──────── The records
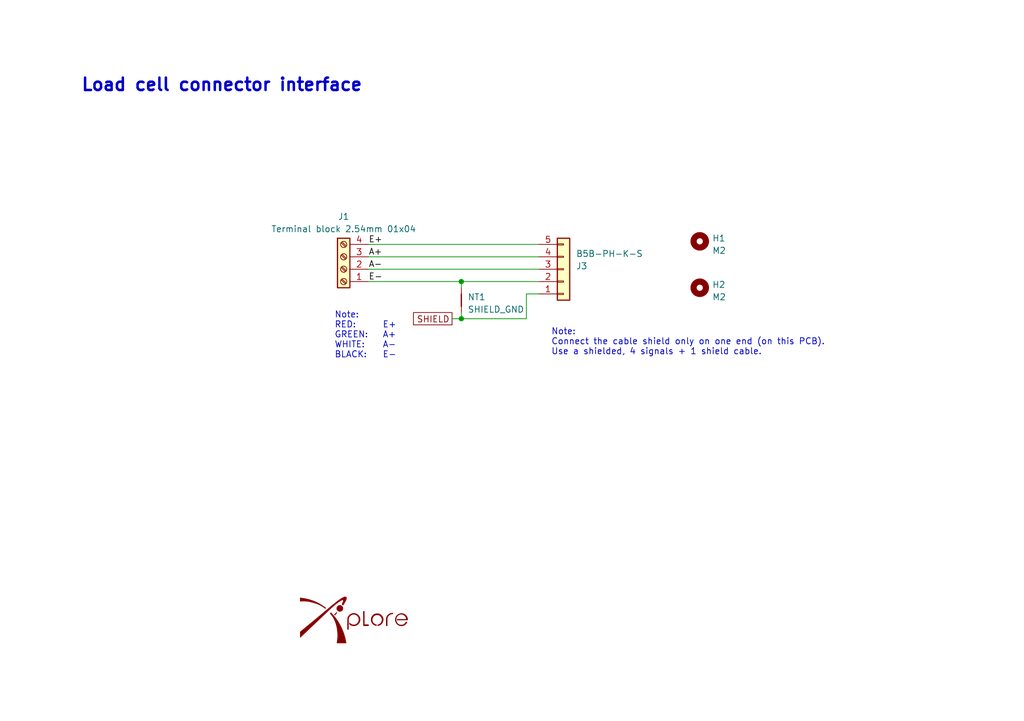
<source format=kicad_sch>
(kicad_sch (version 20230121) (generator eeschema)

  (uuid c0717090-a1dc-4106-9d2c-5177031b2ea2)

  (paper "A5")

  (title_block
    (title "Load Cell Connector Interface (with shield)")
    (date "2023-07-16")
    (rev "1")
    (company "EPFL Xplore")
    (comment 4 "Author: Vincent Nguyen")
  )

  

  (junction (at 94.615 65.405) (diameter 0) (color 0 0 0 0)
    (uuid 3e690391-7e67-4684-8458-072cbc72aaaf)
  )
  (junction (at 94.615 57.785) (diameter 0) (color 0 0 0 0)
    (uuid aed64176-44ef-4053-aea9-ee29a73bf611)
  )

  (wire (pts (xy 94.615 57.785) (xy 75.565 57.785))
    (stroke (width 0) (type default))
    (uuid 112c0856-b5d7-45dd-8a71-42f684218eee)
  )
  (wire (pts (xy 94.615 64.135) (xy 94.615 65.405))
    (stroke (width 0) (type default))
    (uuid 16237235-190f-4f6d-b041-f33f4e98a774)
  )
  (wire (pts (xy 107.95 65.405) (xy 107.95 60.325))
    (stroke (width 0) (type default))
    (uuid 2e748dde-5b7e-40fe-9e9b-b7a2066c26bb)
  )
  (wire (pts (xy 94.615 65.405) (xy 107.95 65.405))
    (stroke (width 0) (type default))
    (uuid 5ce10a25-4004-463c-abac-e59af16871d0)
  )
  (wire (pts (xy 92.71 65.405) (xy 94.615 65.405))
    (stroke (width 0) (type default))
    (uuid 85dd90c4-a58c-457d-a2ff-befa41d3ab0a)
  )
  (wire (pts (xy 94.615 57.785) (xy 110.49 57.785))
    (stroke (width 0) (type default))
    (uuid 87c0f5b0-1740-4663-8fe6-e2343be12e6e)
  )
  (wire (pts (xy 94.615 57.785) (xy 94.615 59.055))
    (stroke (width 0) (type default))
    (uuid 908aebc8-6fe2-4e7a-ba12-515141e90af0)
  )
  (wire (pts (xy 110.49 50.165) (xy 75.565 50.165))
    (stroke (width 0) (type default))
    (uuid b5473430-7fb9-4bc7-af3c-f2f87602b7d9)
  )
  (wire (pts (xy 110.49 55.245) (xy 75.565 55.245))
    (stroke (width 0) (type default))
    (uuid ba124935-dd59-4f81-93b5-a05249307242)
  )
  (wire (pts (xy 107.95 60.325) (xy 110.49 60.325))
    (stroke (width 0) (type default))
    (uuid c4412cfa-6ca5-4a3c-bf66-52eb2c5d4277)
  )
  (wire (pts (xy 110.49 52.705) (xy 75.565 52.705))
    (stroke (width 0) (type default))
    (uuid f57a3e16-7a71-4fff-a77e-69729e9e2441)
  )

  (text "Note:\nConnect the cable shield only on one end (on this PCB).\nUse a shielded, 4 signals + 1 shield cable."
    (at 113.03 73.025 0)
    (effects (font (size 1.27 1.27)) (justify left bottom))
    (uuid 7c7978db-4f39-4bbb-922a-fbc245359cda)
  )
  (text "Load cell connector interface" (at 16.51 19.05 0)
    (effects (font (size 2.54 2.54) (thickness 0.508) bold) (justify left bottom))
    (uuid 81384a1b-c19f-4797-9c1e-c852f8223f77)
  )
  (text "Note: \nRED:	E+\nGREEN:	A+\nWHITE:	A-\nBLACK:	E-" (at 68.58 73.66 0)
    (effects (font (size 1.27 1.27)) (justify left bottom))
    (uuid cd32a762-677f-441f-8ae9-4e7cc9ce6d49)
  )

  (label "E+" (at 75.565 50.165 0) (fields_autoplaced)
    (effects (font (size 1.27 1.27)) (justify left bottom))
    (uuid 3e39c039-d3a6-4500-b88e-fb2d06e0d9b6)
  )
  (label "A-" (at 75.565 55.245 0) (fields_autoplaced)
    (effects (font (size 1.27 1.27)) (justify left bottom))
    (uuid 6c3fb0a6-868a-4e91-abbb-82868fab7d76)
  )
  (label "A+" (at 75.565 52.705 0) (fields_autoplaced)
    (effects (font (size 1.27 1.27)) (justify left bottom))
    (uuid 7a9e8e02-593c-4b6c-a4c3-0a0f3ee7e74c)
  )
  (label "E-" (at 75.565 57.785 0) (fields_autoplaced)
    (effects (font (size 1.27 1.27)) (justify left bottom))
    (uuid 96c77cec-3a11-4021-b9a4-638d9a01bebd)
  )

  (global_label "SHIELD" (shape passive) (at 92.71 65.405 180) (fields_autoplaced)
    (effects (font (size 1.27 1.27)) (justify right))
    (uuid 7df18eeb-b60a-4ce4-8acc-fa6dae2281e9)
    (property "Intersheetrefs" "${INTERSHEET_REFS}" (at 84.3236 65.405 0)
      (effects (font (size 1.27 1.27)) (justify right) hide)
    )
  )

  (symbol (lib_id "Connector:Screw_Terminal_01x04") (at 70.485 55.245 180) (unit 1)
    (in_bom yes) (on_board yes) (dnp no) (fields_autoplaced)
    (uuid 02c33b82-3860-4f18-a3ac-bd9af9104de5)
    (property "Reference" "J1" (at 70.485 44.45 0)
      (effects (font (size 1.27 1.27)))
    )
    (property "Value" "Terminal block 2.54mm 01x04" (at 70.485 46.99 0)
      (effects (font (size 1.27 1.27)))
    )
    (property "Footprint" "TerminalBlock_Phoenix:TerminalBlock_Phoenix_MPT-0,5-4-2.54_1x04_P2.54mm_Horizontal" (at 70.485 55.245 0)
      (effects (font (size 1.27 1.27)) hide)
    )
    (property "Datasheet" "https://www.phoenixcontact.com/product/pdf/api/v1/MTcyNTY3Mg?_realm=us&_locale=en-US&blocks=commercial-data%2Ctechnical-data%2Cdrawings%2Capprovals%2Cclassifications%2Cenvironmental-compliance-data%2Call-accessories" (at 70.485 55.245 0)
      (effects (font (size 1.27 1.27)) hide)
    )
    (property "Manufacturer ref" "1725672" (at 70.485 55.245 0)
      (effects (font (size 1.27 1.27)) hide)
    )
    (property "Digikey ref" "277-1275-ND" (at 70.485 55.245 0)
      (effects (font (size 1.27 1.27)) hide)
    )
    (pin "1" (uuid 58f6823e-2677-4987-9eac-78107455ec8a))
    (pin "2" (uuid 16f614aa-d3d0-4530-9864-f1dfa35352ab))
    (pin "3" (uuid bc2b5703-6a75-4ea6-98bc-797f5007f41b))
    (pin "4" (uuid 988d61e4-8e30-4954-9696-f727e6537f7a))
    (instances
      (project "load_cell_connector_interface"
        (path "/c0717090-a1dc-4106-9d2c-5177031b2ea2"
          (reference "J1") (unit 1)
        )
      )
    )
  )

  (symbol (lib_id "Mechanical:MountingHole") (at 143.51 59.055 0) (unit 1)
    (in_bom no) (on_board yes) (dnp no) (fields_autoplaced)
    (uuid 3c4f3ce7-4cb3-4459-9f67-2fd6a093eeb5)
    (property "Reference" "H2" (at 146.05 58.42 0)
      (effects (font (size 1.27 1.27)) (justify left))
    )
    (property "Value" "M2" (at 146.05 60.96 0)
      (effects (font (size 1.27 1.27)) (justify left))
    )
    (property "Footprint" "MountingHole:MountingHole_2.2mm_M2" (at 143.51 59.055 0)
      (effects (font (size 1.27 1.27)) hide)
    )
    (property "Datasheet" "~" (at 143.51 59.055 0)
      (effects (font (size 1.27 1.27)) hide)
    )
    (instances
      (project "load_cell_connector_interface"
        (path "/c0717090-a1dc-4106-9d2c-5177031b2ea2"
          (reference "H2") (unit 1)
        )
      )
    )
  )

  (symbol (lib_id "Mechanical:MountingHole") (at 143.51 49.53 0) (unit 1)
    (in_bom no) (on_board yes) (dnp no) (fields_autoplaced)
    (uuid 3f95cca4-4942-4830-a8df-8b945661fe54)
    (property "Reference" "H1" (at 146.05 48.895 0)
      (effects (font (size 1.27 1.27)) (justify left))
    )
    (property "Value" "M2" (at 146.05 51.435 0)
      (effects (font (size 1.27 1.27)) (justify left))
    )
    (property "Footprint" "MountingHole:MountingHole_2.2mm_M2" (at 143.51 49.53 0)
      (effects (font (size 1.27 1.27)) hide)
    )
    (property "Datasheet" "~" (at 143.51 49.53 0)
      (effects (font (size 1.27 1.27)) hide)
    )
    (instances
      (project "load_cell_connector_interface"
        (path "/c0717090-a1dc-4106-9d2c-5177031b2ea2"
          (reference "H1") (unit 1)
        )
      )
    )
  )

  (symbol (lib_id "0_graphic:Xplore_Logo") (at 72.39 130.81 0) (unit 1)
    (in_bom no) (on_board yes) (dnp no) (fields_autoplaced)
    (uuid 88ba1a12-1ee7-498e-884f-f9aa87ebc679)
    (property "Reference" "G1" (at 72.39 125.095 0)
      (effects (font (size 1.27 1.27)) hide)
    )
    (property "Value" "Xplore_Logo" (at 72.39 123.19 0)
      (effects (font (size 1.27 1.27)) hide)
    )
    (property "Footprint" "0_graphic:Xplore_Logo_X_only_10mm" (at 72.39 130.81 0)
      (effects (font (size 1.27 1.27)) hide)
    )
    (property "Datasheet" "" (at 72.39 130.81 0)
      (effects (font (size 1.27 1.27)) hide)
    )
    (instances
      (project "load_cell_connector_interface"
        (path "/c0717090-a1dc-4106-9d2c-5177031b2ea2"
          (reference "G1") (unit 1)
        )
      )
    )
  )

  (symbol (lib_id "Device:NetTie_2") (at 94.615 61.595 90) (unit 1)
    (in_bom no) (on_board yes) (dnp no) (fields_autoplaced)
    (uuid d9595f6d-eb2c-4b9c-9f14-6669e94eec68)
    (property "Reference" "NT1" (at 95.885 60.96 90)
      (effects (font (size 1.27 1.27)) (justify right))
    )
    (property "Value" "SHIELD_GND" (at 95.885 63.5 90)
      (effects (font (size 1.27 1.27)) (justify right))
    )
    (property "Footprint" "NetTie:NetTie-2_SMD_Pad0.5mm" (at 94.615 61.595 0)
      (effects (font (size 1.27 1.27)) hide)
    )
    (property "Datasheet" "~" (at 94.615 61.595 0)
      (effects (font (size 1.27 1.27)) hide)
    )
    (pin "1" (uuid 04beff07-5248-470c-9efa-297c1440778f))
    (pin "2" (uuid 4ddc055f-7e9c-4e9a-ae6a-7c4aa482f951))
    (instances
      (project "load_cell_connector_interface"
        (path "/c0717090-a1dc-4106-9d2c-5177031b2ea2"
          (reference "NT1") (unit 1)
        )
      )
    )
  )

  (symbol (lib_id "Connector_Generic:Conn_01x05") (at 115.57 55.245 0) (mirror x) (unit 1)
    (in_bom yes) (on_board yes) (dnp no)
    (uuid daaafbe5-6550-4973-994b-abcf625e002b)
    (property "Reference" "J3" (at 118.11 54.61 0)
      (effects (font (size 1.27 1.27)) (justify left))
    )
    (property "Value" "B5B-PH-K-S" (at 118.11 52.07 0)
      (effects (font (size 1.27 1.27)) (justify left))
    )
    (property "Footprint" "Connector_JST:JST_PH_B5B-PH-K_1x05_P2.00mm_Vertical" (at 115.57 55.245 0)
      (effects (font (size 1.27 1.27)) hide)
    )
    (property "Datasheet" "https://www.jst-mfg.com/product/pdf/eng/ePH.pdf" (at 115.57 55.245 0)
      (effects (font (size 1.27 1.27)) hide)
    )
    (property "Manufacturer ref" "B5B-PH-K-S" (at 115.57 55.245 0)
      (effects (font (size 1.27 1.27)) hide)
    )
    (property "Digikey ref" "455-1707-ND" (at 115.57 55.245 0)
      (effects (font (size 1.27 1.27)) hide)
    )
    (pin "1" (uuid 3ff9d3fe-a913-4714-80bb-a9ef853ecfa9))
    (pin "2" (uuid b787a0c9-8ca5-4295-b88d-96f35cae222f))
    (pin "3" (uuid b2c718fe-30fa-48d5-9ab9-9a14f2461c32))
    (pin "4" (uuid 1f6e588a-acee-4bcb-8944-81f92ad42836))
    (pin "5" (uuid fed46da6-d88b-47a1-94ba-c9ef515b47c9))
    (instances
      (project "load_cell_connector_interface"
        (path "/c0717090-a1dc-4106-9d2c-5177031b2ea2"
          (reference "J3") (unit 1)
        )
      )
      (project "ADS1234_mass_sensor"
        (path "/f334c868-8d6b-4741-8c5a-842016feb019"
          (reference "J3") (unit 1)
        )
      )
    )
  )

  (sheet_instances
    (path "/" (page "1"))
  )
)

</source>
────────────────
Work instructions
Print exactly the lines from the first line of the records above through the line containing "(wire (pts (xy 110.49 52.705)", leaving out the pictures.

Answer box
<source format=kicad_sch>
(kicad_sch (version 20230121) (generator eeschema)

  (uuid c0717090-a1dc-4106-9d2c-5177031b2ea2)

  (paper "A5")

  (title_block
    (title "Load Cell Connector Interface (with shield)")
    (date "2023-07-16")
    (rev "1")
    (company "EPFL Xplore")
    (comment 4 "Author: Vincent Nguyen")
  )

  

  (junction (at 94.615 65.405) (diameter 0) (color 0 0 0 0)
    (uuid 3e690391-7e67-4684-8458-072cbc72aaaf)
  )
  (junction (at 94.615 57.785) (diameter 0) (color 0 0 0 0)
    (uuid aed64176-44ef-4053-aea9-ee29a73bf611)
  )

  (wire (pts (xy 94.615 57.785) (xy 75.565 57.785))
    (stroke (width 0) (type default))
    (uuid 112c0856-b5d7-45dd-8a71-42f684218eee)
  )
  (wire (pts (xy 94.615 64.135) (xy 94.615 65.405))
    (stroke (width 0) (type default))
    (uuid 16237235-190f-4f6d-b041-f33f4e98a774)
  )
  (wire (pts (xy 107.95 65.405) (xy 107.95 60.325))
    (stroke (width 0) (type default))
    (uuid 2e748dde-5b7e-40fe-9e9b-b7a2066c26bb)
  )
  (wire (pts (xy 94.615 65.405) (xy 107.95 65.405))
    (stroke (width 0) (type default))
    (uuid 5ce10a25-4004-463c-abac-e59af16871d0)
  )
  (wire (pts (xy 92.71 65.405) (xy 94.615 65.405))
    (stroke (width 0) (type default))
    (uuid 85dd90c4-a58c-457d-a2ff-befa41d3ab0a)
  )
  (wire (pts (xy 94.615 57.785) (xy 110.49 57.785))
    (stroke (width 0) (type default))
    (uuid 87c0f5b0-1740-4663-8fe6-e2343be12e6e)
  )
  (wire (pts (xy 94.615 57.785) (xy 94.615 59.055))
    (stroke (width 0) (type default))
    (uuid 908aebc8-6fe2-4e7a-ba12-515141e90af0)
  )
  (wire (pts (xy 110.49 50.165) (xy 75.565 50.165))
    (stroke (width 0) (type default))
    (uuid b5473430-7fb9-4bc7-af3c-f2f87602b7d9)
  )
  (wire (pts (xy 110.49 55.245) (xy 75.565 55.245))
    (stroke (width 0) (type default))
    (uuid ba124935-dd59-4f81-93b5-a05249307242)
  )
  (wire (pts (xy 107.95 60.325) (xy 110.49 60.325))
    (stroke (width 0) (type default))
    (uuid c4412cfa-6ca5-4a3c-bf66-52eb2c5d4277)
  )
  (wire (pts (xy 110.49 52.705) (xy 75.565 52.705))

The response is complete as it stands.